Tabela 2: Descrição da população da diocese de Sá da Bandeira no período que vai de 1955 a 1960. Fonte: Relatório qüinqüenal a Roma dos anos 1955 a 1960, p. 2, arquivo da C.S.Sp., Paris, pasta 3L1.30b2.

O número de “indígenas católicos” é superior ao dos “pagãos”, “fato” que legitima o discurso da adesão dos Ovimbundu ao cristianismo. A presença dos protestantes na relação e seu número reduzido em relação aos católicos, se aponta para a já mencionada competição entre católicos e protestantes, reitera novamente o discuso da preponderância das conversões ao catolicismo em relação ao protestantismo entre os mesmos Ovimbundu. Os catecúmenos são testemunho da continuidade da obra, na medida em que representam potenciais cristãos. No mesmo relatório, são apresentados ainda números exaustivos

referentes à quantidade de missionários, professores, catequistas, catecúmenos, escolas e alunos internos em cada estação missionária.

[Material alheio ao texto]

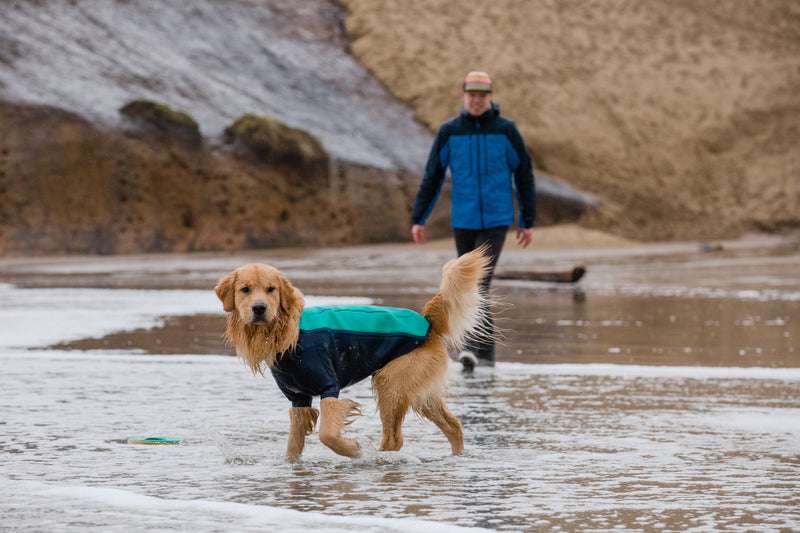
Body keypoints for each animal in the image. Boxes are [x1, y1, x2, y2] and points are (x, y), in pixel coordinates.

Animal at [217, 247, 494, 460]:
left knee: (394, 438)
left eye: (271, 289)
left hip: (391, 382)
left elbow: (328, 434)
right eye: (245, 289)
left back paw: (378, 457)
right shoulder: (298, 399)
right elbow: (293, 446)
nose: (259, 308)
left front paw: (352, 450)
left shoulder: (328, 385)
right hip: (420, 390)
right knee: (453, 426)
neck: (289, 335)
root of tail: (426, 320)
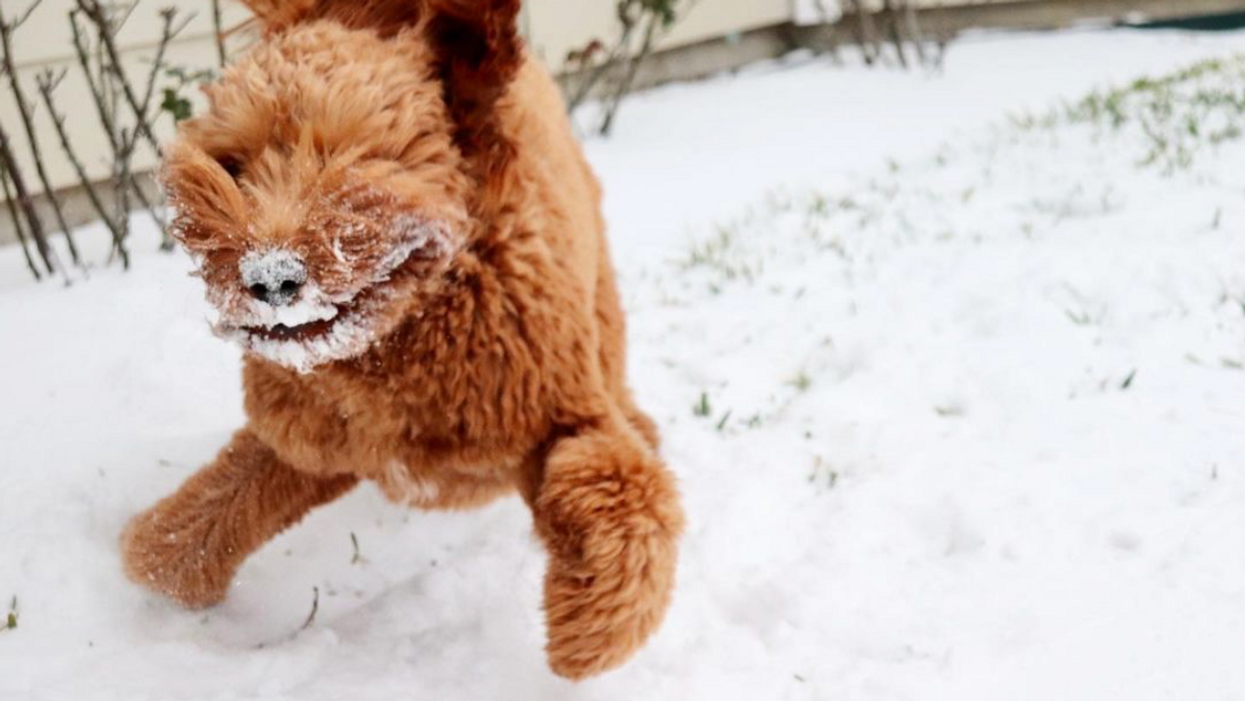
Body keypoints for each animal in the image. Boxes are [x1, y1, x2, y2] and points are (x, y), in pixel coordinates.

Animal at [122, 0, 687, 682]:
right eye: (233, 162)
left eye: (362, 161)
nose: (269, 276)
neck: (406, 333)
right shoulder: (309, 436)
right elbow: (221, 504)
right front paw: (158, 565)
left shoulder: (556, 412)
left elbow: (624, 492)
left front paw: (588, 630)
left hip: (597, 288)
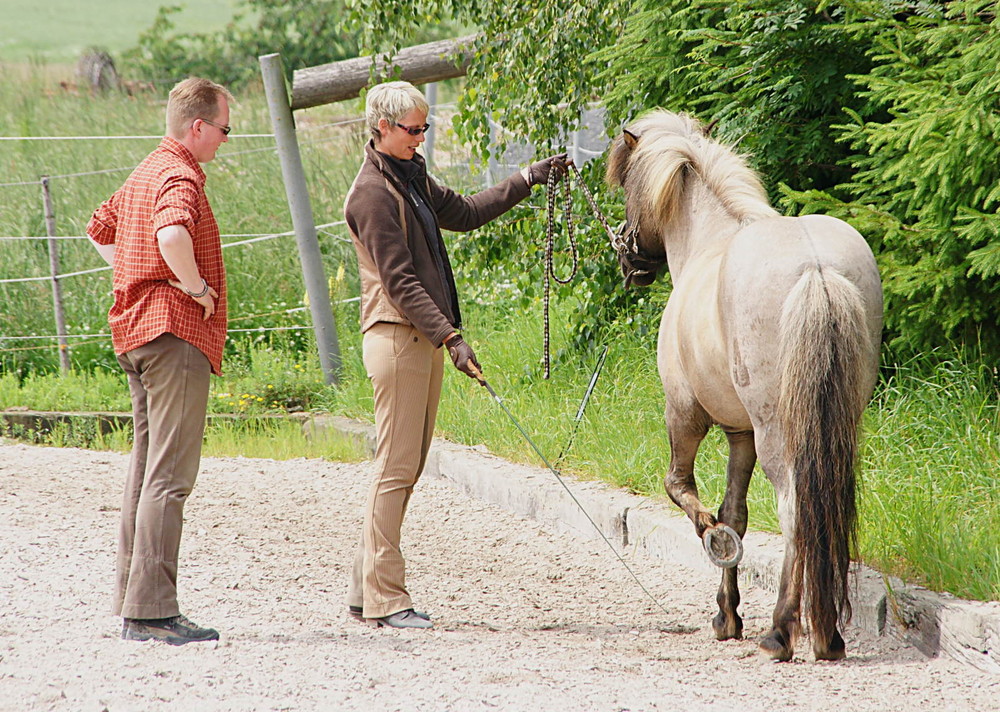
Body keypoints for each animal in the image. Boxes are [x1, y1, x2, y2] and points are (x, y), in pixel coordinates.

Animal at [608, 111, 884, 660]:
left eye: (628, 186)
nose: (628, 256)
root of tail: (817, 270)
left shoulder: (685, 416)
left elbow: (685, 492)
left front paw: (717, 554)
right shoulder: (742, 434)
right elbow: (734, 511)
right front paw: (727, 613)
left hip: (776, 431)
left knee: (795, 509)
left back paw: (782, 630)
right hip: (835, 425)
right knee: (824, 507)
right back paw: (828, 633)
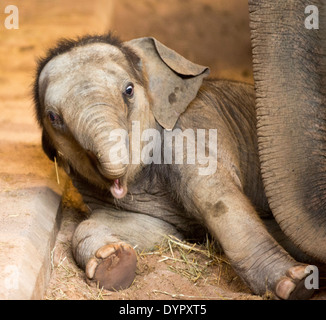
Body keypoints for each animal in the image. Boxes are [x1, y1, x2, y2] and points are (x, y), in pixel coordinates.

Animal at [33, 33, 314, 298]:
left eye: (129, 90)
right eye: (53, 117)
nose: (117, 186)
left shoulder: (190, 132)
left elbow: (216, 198)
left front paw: (296, 284)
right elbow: (147, 227)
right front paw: (113, 261)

Nos diversos relatórios e cartas, o processo de estabelecimento das missões e da evangelização propriamente dita é descrito pelos missionários como “florescente” ao mesmo tempo que apontam as dificuldades do trabalho: falta de pessoal, mortes e doenças, dificuldade de fazer com que os “indígenas” sigam a doutrina à risca, competição com as missões protestantes. Assim, os números dos relatórios confirmam a extensão dessa “cristandade”, com o aumento da administração de sacramentos, o maior número de “cristãos”. Ao longo dos anos, acompanha-se nos registros esse crescimento. Constroem-se edifícios, novas escolas, seminários. Formam-se novos catequistas, ordenam-se alguns “irmãos indígenas”, num processo visto como inevitável, mas que se deveria retardar o máximo possível, dada a “falta de preparo” dos “indígenas” no momento para assumir semelhante tarefa. Como afirma Junqueira, tratando da abertura de novas missões, os padres indígenas deveriam ser convocados, quando necessário, apenas se acompanhados de um padre europeu: “il faudrait mettre un seul Missionnaire européen avec un indigène, car

les prêtres indigènes sont tous encore trop jeunes et inexperimentés pour prendre la direction d'une station” (carta do bispo Junqueira ao superior da Congregação em 1946,

arquivo da C.S.Sp., Paris, pasta 3L1.20a6). Em carta de 1958 ao superior da Congregação, afirma o bispo Alves: “Travailler pour les Noirs et négliger les Blancs c’est ça laisser la

tête et soigner les membres” (arquivo da C.S.Sp., Paris, pasta 3L1. 20A7). Vê-se, pois, que

a resistência da Congregação em transferir a liderança da Igreja aos “indígenas” perdurou enquanto foi possível.